Lincoln’s approach to learning and self-improvement was that of a systematic regimen, such was the desire to avail himself from his limited, and limiting, education. To say he read books is an understatement. He was said to always carry a book and read at any chance he got. He often read into the night, borrowed others books, and re-read all of them constantly, as there were simply so few around to sustain his desire to learn. To a law student in 1855 he had a simple commandment, “Get the books and read and study them…Always bear in mind that your own resolution to succeed is more important than any other thing.”

His step-mother also noted how “when he came across a passage that struck him, he would write it down on boards if he had no paper.” Even before he upgraded to scraps of paper in a notebook, even when on a board that would be wiped clean, Lincoln repeatedly copied out the ideas and lines that stood out to him. The act of writing them out over and over served to imprint them in his mind and committed them to memory, evidence of which came in the many passages, limericks, and stories that he often quoted verbatim throughout his tenure.

This, alongside practicing grammar at night, devouring newspapers, and fastidiously re-reading works of which he had had no education at all — classics and the sciences — until his sheer force of will, repetition, and persistence allowed him to finally unlock their secrets, allowed Lincoln to develop the foundational knowledge, and self-assured opinions necessary to lead his nation so successfully as he did.

Lincoln admitted he was “slow to learn” to his friend. If that is the case, then we all are, and its nothing to feel disheartened about. If we fail to understand something on our first try, as I have, we can appreciate that it is but one step in the learning process.

History often hides the hard work and toil many great men and women put in to their learning and education. Rather like Instagram, it instead picks out the very best highlights to display, the towering magnum opera of these figures’ lives. But let us not forget that the hard work is there. Hard, but achievable work.

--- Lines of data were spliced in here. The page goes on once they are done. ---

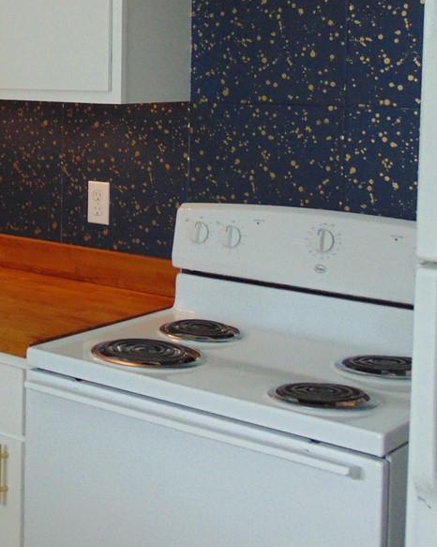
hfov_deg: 21.0
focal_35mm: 67
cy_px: 140
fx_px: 1084
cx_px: -113
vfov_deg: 27.9
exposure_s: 1/30
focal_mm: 4.5
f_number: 3
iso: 250
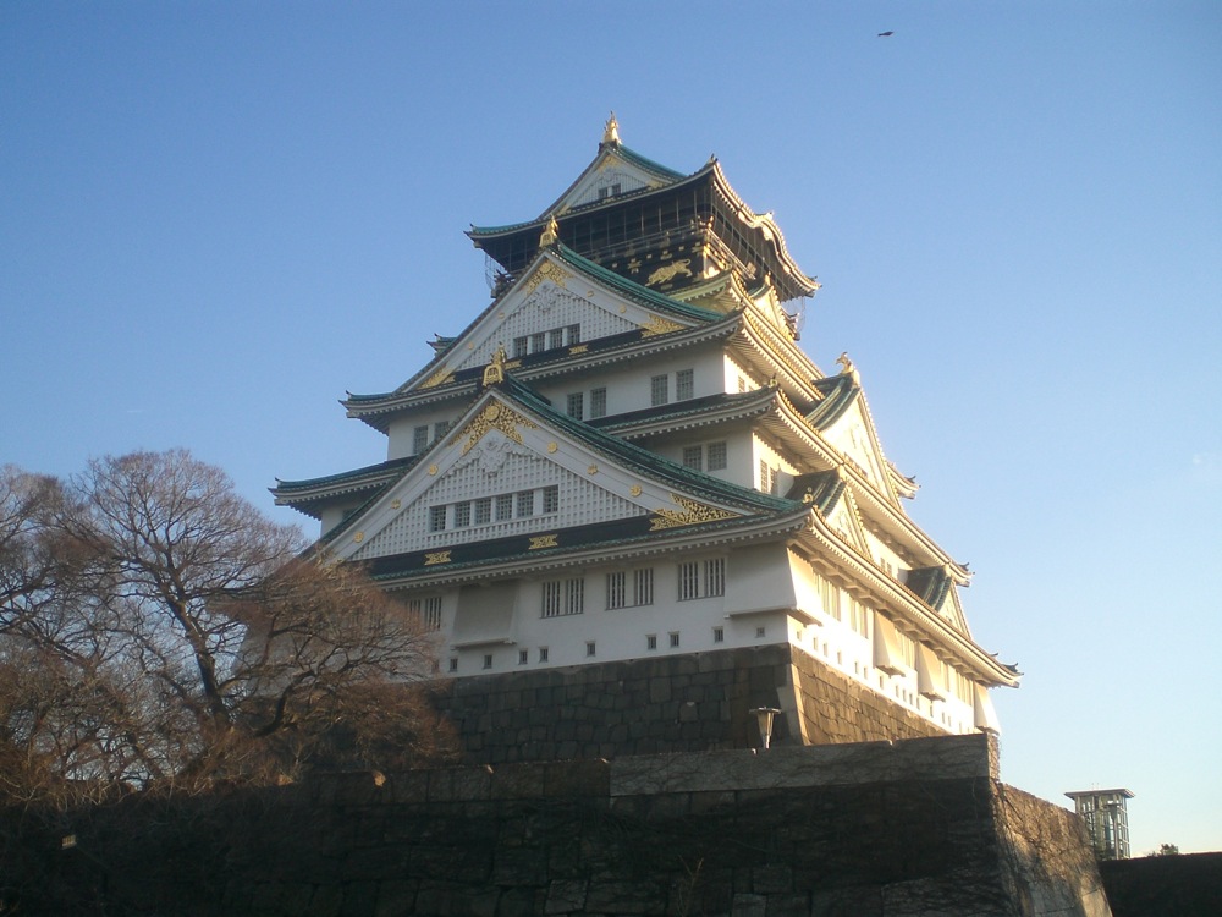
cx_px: 611
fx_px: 1341
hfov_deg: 49.0
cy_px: 458
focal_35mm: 38
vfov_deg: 37.7
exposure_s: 1/320
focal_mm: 6.3
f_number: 3.1
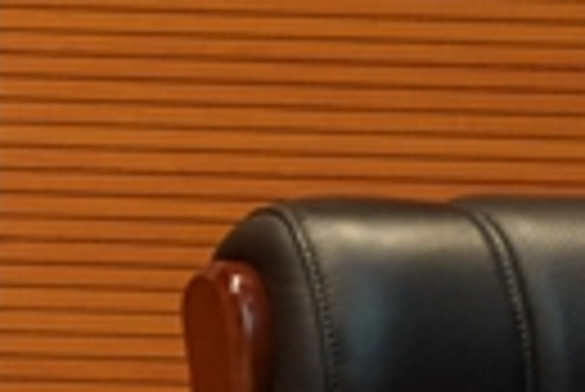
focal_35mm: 189
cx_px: -1264
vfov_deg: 7.3
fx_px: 3075
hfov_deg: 8.7
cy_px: 106
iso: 200
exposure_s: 1/30
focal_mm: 9
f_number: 2.8
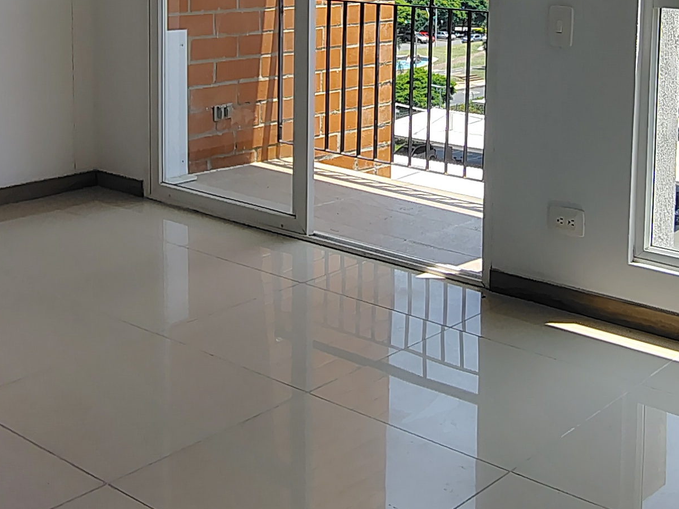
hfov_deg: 34.9
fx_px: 1079
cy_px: 50
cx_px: 388
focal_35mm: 55
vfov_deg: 25.7
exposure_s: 1/631
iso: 100
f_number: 2.2
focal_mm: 2.13
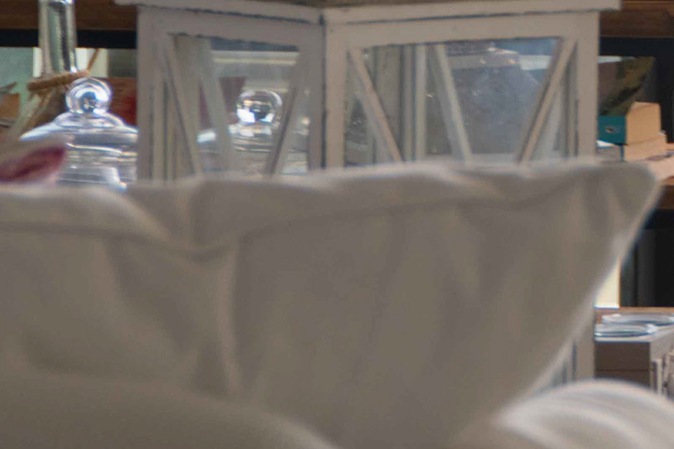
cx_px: 947
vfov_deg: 2.5
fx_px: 10310
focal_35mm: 551
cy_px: -210
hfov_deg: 3.7
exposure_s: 1/125
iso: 160
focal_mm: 105
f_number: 5.3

As long as we are learning in the time we spend — putting in the repetitions, the effort — then how long it takes to actually form an opinion is secondary. Although it is much easier to follow the path of least resistance, I pledge to try and walk the road less travelled. Not to parrot another’s opinion. Not to agree with the majority around us, or with the opinionated friend who exclaims their views confidently compared to your indecision. Not to share an opinion on something I know little about.

Instead, to be confident in my opinions. To take as much time as I need to formulate them without hesitation or doubt. To ground myself in the facts first, and listen to both sides of the debate. To build what Winston Churchill described as the “scaffolding of logical and consistent views” that “will perhaps tend to the creation of a logical and consistent mind.”

This is what I have come to realise at the start of this new year. It may have taken some time, but as Lincoln’s example has proved, that’s not the issue. What remains important are the steps I take right now. Onwards on the road less travelled. Onwards.